最近の話題 2021年7月10日

1.Electric Fusion Systemsが中性子を発生しない核融合炉を計画

  2021年7月5日のEE Timesが,Electric Fusion SystemsElectric Fusion Systemsという会社が,ほとんど高エネルギー中性子を発生しない核融合の実験に成功したと発表し,危険な高エネルギー中性子を殆ど発生しない核融合の建造を計画中と報じています。

  この反応はリチウムとプロトンを入力とし,ヘリウムとエネルギーを出力するのだそうです。入力のプロトンは数Mevに加熱され,超臨界の状態にします。そして,100~1000Hzの周期で反応をさせてエネルギーを取り出します。エネルギーはアークの形で取り出され,トランスで電圧を調整して取り出すのだそうです。

  なぜ,そんな方法で核融合ができるのか私には理解できませんが,中性子を発生しない核融合が実現できれば,融合炉の炉壁が放射性を帯びることも無く,e=mc2のエネルギーを取り出せ,理想のエネルギー源で,炭素の排出も無いので,温暖化の加速の食い止められます。
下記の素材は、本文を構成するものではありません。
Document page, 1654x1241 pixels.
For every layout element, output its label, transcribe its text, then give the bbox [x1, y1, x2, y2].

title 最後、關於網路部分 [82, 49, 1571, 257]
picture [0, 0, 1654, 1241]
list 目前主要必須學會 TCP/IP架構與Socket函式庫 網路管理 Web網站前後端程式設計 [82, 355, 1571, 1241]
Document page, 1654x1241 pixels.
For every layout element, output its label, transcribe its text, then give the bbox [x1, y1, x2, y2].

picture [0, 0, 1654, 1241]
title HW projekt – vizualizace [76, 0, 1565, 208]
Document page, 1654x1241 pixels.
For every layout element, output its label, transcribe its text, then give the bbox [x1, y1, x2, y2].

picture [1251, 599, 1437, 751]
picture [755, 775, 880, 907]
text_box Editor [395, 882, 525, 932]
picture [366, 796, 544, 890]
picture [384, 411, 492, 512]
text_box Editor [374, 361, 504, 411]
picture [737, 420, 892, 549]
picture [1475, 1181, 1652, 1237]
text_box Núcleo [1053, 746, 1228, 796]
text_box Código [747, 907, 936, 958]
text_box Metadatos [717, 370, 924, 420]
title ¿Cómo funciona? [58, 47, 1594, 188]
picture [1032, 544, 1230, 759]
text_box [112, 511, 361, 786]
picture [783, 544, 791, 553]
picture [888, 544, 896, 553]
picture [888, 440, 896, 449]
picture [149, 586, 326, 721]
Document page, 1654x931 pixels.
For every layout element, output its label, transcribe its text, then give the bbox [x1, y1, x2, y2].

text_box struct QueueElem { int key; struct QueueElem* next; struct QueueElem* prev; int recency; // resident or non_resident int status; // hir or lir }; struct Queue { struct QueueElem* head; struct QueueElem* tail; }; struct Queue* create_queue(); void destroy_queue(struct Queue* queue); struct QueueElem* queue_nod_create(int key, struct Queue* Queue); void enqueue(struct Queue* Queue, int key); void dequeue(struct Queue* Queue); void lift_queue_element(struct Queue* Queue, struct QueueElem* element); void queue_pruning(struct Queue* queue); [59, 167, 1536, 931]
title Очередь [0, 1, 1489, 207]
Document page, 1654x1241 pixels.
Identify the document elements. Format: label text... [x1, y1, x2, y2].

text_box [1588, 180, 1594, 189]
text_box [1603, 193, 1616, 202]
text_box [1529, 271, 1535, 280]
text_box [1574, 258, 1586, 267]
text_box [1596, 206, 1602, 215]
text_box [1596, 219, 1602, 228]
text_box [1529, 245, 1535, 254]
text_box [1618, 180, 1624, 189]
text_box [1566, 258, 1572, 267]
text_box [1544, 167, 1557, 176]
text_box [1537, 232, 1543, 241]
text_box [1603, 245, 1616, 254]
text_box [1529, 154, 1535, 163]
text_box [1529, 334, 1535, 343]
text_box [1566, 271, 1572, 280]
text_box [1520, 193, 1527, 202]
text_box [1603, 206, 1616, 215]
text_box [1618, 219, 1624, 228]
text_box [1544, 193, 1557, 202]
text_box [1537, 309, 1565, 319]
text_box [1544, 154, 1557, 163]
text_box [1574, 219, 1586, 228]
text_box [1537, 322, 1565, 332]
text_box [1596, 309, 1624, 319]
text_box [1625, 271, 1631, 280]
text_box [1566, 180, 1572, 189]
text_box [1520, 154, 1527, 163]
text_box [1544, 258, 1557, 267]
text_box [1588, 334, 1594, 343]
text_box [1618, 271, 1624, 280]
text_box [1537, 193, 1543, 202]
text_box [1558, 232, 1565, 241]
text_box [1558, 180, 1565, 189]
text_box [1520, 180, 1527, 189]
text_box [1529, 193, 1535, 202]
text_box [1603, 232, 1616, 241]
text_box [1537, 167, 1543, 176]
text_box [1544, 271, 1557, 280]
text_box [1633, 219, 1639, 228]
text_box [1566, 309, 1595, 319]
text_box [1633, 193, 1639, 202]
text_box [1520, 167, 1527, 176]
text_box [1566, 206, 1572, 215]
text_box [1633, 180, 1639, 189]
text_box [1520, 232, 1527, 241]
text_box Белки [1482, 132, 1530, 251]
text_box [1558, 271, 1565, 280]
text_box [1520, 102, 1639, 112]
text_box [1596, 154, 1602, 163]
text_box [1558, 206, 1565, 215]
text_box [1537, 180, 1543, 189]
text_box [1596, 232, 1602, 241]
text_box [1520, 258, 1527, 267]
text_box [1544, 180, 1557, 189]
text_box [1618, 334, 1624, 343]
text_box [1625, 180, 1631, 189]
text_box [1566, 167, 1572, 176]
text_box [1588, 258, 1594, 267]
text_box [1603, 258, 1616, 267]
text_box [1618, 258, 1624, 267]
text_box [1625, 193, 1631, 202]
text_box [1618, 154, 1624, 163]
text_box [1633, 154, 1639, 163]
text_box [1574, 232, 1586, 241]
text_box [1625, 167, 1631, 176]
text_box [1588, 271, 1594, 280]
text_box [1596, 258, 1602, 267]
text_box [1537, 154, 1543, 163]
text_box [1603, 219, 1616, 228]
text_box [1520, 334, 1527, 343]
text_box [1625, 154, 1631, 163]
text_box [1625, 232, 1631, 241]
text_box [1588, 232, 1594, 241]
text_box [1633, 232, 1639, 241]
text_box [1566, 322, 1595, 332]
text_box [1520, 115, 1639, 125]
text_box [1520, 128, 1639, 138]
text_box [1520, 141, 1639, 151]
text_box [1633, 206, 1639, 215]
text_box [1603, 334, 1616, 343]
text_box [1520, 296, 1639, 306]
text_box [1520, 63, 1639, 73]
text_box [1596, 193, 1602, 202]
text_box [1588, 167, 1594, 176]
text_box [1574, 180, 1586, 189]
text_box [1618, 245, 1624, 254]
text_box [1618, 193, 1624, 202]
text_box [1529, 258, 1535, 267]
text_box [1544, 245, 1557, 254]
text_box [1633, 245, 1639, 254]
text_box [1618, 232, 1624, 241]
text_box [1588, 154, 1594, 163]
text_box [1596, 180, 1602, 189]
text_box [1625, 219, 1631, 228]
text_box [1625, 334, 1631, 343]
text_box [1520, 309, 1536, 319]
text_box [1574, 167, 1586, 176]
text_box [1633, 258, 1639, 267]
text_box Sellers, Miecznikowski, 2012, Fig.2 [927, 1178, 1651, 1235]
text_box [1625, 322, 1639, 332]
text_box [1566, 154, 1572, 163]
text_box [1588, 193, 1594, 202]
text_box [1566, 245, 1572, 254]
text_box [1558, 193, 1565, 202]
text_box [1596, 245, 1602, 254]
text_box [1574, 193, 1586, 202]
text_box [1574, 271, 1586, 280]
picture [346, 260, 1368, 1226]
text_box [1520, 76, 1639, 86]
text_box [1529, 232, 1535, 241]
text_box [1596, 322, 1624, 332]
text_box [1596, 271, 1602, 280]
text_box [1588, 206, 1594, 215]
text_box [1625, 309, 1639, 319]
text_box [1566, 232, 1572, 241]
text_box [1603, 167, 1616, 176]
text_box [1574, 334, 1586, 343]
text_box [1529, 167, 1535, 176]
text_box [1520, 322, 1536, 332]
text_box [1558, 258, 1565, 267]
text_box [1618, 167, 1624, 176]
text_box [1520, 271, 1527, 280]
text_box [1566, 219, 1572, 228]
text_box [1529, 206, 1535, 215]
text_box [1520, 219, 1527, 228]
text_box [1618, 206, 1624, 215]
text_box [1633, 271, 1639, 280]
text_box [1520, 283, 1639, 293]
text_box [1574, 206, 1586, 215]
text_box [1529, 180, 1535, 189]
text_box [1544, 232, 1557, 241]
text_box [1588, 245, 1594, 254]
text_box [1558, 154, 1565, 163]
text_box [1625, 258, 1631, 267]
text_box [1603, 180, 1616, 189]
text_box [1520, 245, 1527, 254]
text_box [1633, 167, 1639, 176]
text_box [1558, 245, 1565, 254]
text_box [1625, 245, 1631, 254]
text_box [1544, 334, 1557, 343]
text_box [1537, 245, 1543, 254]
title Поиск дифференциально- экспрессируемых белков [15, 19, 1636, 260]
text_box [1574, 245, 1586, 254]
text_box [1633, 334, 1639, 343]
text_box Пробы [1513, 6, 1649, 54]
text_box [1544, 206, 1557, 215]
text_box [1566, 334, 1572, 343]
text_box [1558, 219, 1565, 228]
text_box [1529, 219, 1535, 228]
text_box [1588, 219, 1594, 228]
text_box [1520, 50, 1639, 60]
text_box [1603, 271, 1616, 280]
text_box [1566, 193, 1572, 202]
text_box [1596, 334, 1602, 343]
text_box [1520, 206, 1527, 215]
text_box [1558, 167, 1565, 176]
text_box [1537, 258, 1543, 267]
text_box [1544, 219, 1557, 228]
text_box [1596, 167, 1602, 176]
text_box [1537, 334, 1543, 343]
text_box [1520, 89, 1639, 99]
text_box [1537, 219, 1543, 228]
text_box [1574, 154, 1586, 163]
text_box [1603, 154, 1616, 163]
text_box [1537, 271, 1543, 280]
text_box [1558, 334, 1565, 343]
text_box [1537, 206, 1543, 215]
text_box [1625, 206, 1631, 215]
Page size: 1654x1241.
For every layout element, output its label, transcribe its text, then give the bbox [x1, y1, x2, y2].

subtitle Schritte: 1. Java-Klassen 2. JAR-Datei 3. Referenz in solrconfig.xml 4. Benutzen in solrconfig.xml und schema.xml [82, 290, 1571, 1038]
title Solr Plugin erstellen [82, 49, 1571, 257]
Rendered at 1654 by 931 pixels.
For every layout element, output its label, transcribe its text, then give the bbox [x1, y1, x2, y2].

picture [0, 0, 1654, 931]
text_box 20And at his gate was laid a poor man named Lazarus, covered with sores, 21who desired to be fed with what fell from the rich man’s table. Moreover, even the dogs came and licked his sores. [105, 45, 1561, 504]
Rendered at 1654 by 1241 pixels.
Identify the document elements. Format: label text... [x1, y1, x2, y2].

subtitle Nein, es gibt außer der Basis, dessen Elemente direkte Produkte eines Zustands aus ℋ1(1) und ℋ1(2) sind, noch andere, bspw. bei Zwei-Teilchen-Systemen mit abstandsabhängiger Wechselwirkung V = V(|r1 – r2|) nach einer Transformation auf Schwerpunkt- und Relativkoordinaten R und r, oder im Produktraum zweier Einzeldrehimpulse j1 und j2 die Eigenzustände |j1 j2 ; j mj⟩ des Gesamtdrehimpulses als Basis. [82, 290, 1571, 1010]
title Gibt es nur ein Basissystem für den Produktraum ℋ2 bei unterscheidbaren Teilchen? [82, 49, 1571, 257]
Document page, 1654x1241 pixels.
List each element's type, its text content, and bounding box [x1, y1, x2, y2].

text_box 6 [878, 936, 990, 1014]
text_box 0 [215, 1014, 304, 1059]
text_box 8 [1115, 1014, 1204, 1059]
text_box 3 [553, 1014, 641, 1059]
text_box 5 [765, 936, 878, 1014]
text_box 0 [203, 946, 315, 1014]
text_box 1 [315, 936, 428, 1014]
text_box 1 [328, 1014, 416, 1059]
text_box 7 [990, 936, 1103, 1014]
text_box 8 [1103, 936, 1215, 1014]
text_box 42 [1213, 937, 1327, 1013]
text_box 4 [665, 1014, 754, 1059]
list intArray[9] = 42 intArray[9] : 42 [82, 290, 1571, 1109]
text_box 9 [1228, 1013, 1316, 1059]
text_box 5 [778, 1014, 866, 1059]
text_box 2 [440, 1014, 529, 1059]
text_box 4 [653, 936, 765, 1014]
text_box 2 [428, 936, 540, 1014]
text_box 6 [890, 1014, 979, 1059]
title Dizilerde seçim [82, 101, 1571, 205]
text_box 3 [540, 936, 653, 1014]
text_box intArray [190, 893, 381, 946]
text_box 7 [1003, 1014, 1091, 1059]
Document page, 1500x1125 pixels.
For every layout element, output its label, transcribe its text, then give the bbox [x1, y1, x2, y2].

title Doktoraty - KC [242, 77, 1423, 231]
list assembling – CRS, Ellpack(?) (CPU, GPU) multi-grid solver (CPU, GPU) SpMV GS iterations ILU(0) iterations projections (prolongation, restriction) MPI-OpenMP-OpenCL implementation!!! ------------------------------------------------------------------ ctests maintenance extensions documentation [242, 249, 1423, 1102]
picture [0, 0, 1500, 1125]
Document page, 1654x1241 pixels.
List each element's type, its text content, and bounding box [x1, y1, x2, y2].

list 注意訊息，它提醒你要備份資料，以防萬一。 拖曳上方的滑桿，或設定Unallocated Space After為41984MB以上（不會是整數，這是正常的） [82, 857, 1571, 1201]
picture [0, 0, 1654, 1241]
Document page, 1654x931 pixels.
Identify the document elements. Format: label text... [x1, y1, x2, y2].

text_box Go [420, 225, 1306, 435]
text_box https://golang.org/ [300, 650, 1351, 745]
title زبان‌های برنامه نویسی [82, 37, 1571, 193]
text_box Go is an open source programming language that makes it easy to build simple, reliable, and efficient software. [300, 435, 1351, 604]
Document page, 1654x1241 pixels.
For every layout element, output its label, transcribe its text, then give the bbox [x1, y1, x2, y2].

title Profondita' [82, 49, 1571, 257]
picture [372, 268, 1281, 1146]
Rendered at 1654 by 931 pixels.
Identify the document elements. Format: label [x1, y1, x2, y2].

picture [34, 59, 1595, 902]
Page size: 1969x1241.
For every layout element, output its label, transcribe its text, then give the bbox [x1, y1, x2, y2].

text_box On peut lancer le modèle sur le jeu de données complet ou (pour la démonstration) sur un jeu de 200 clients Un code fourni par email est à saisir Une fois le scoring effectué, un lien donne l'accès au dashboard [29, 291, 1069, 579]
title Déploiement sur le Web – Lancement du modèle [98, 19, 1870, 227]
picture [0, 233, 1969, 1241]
  米国内で運転したとして,発電コストは1KWhで10セントという見込みで,その他の発電と同じくらいのコストです。

  ということで,早く実現して貰いたいものです。


2.IntelのAuroraスパコンは何時になるのか?

  2021年6月29日のNext Platformが,Sapphire Rapids CPUの遅延が発表され,Ponte VecchioGPUもIntelは認めていませんが,遅延の影が濃くなっており,2021年末の納入はできないとみられていると書いています。また,当時,IntelのCEOであったBob Swan氏がSaphire RapidsとPonte Vecchioは2021年の遅い時期から,2022年の早い時期と述べたという話があり,これを信じると,1年遅れと言うことになります。

  ISC 2021ではIntelのDamcloger氏は言わなかったのですが,Xeon and Memory GroupのGMとなったLisa Spelman氏はブログで,遅延について説明しているとのことです。

  Pomte VecchioはAuroraスパコンの計算エンジンで最重要ですが,Intelのビジネス全体からは汎用CPUであるSaphire Rapidsの方が重要と思われます。

  さらに,Sapphire Rapidsは,新アーキテクチャのGolden Coveコアを使い,Advanced Matrix Extensions (AMX)を搭載する予定です。AMXの詳細は発表されていませんが,NVIDIAのTensor coreのようなものと考えられます。もう一つの拡張はData Streaming Acceleratorで,これは全部のSapphire Rapidsには搭載されないかも知れないとのことです。

  いろいろと強力な機能が搭載され,56コアで64GBのHBM2搭載でTDPは400Wというすごい構成もWCCFTECHには報じられており,期待が膨らむところですが,近況を見ると,何時できるのと聞きたくなります。

3.IntelがFoverosテクノロジを使うLakefieldの生産を中止

  2021年7月8日のThe Registerが,IntelがFoverosテクノロジを使うLakefield CPUの生産の中止を発表したと報じています。Foverosはマイクロバンプを付けたチップの表面側同士を合わせて接続する技術で,2枚のチップの間に多数の接続を作れる技術で,2枚のチップの間に高密度の接続が作れる3Dチップ実装技術です。

  Foverosを使うLakefieldは2019年1月から出荷されているのですが,生産中止が発表されました。今年の10月に最終オーダーを受け付け,2022年4月に最終出荷となると発表されました。ただし,Lakefieldのお値段は割高で,Foverosを使うIntel Core i5-L16G7とIntel Core i3-L13G4は,あまり製造量は多くなかったようです。

  そして,代替は10nmプロセスを使うTigerLakeで置き換えるようです。

  しかし,FoverosはIntelの3D実装の中心になる技術で,これに問題が発生したの黄色信号です。

4.産総研のABCIがアップグレードしてABCI2.0に

  2021年7月8日のNext Platformが,アップグレードした産総研のABCI2.0についての記事を載せています。ABCIはXeon Gold CPU 2個に4個のV100 GPUを付けたノードを使うピーク性能が32576.63TFlopsのスパコンですが,ABCI2.0ではXeon SP CPU 2個に8個のA100 GOUを付けたノードを増設しています。そして,R peakを54,340.99TFlopsに引き上げています。

  2020年11月のTop500のランキングでは14位であったのですが,この増強で,2021年6月のランキングでは12位と少しランキングを上げています。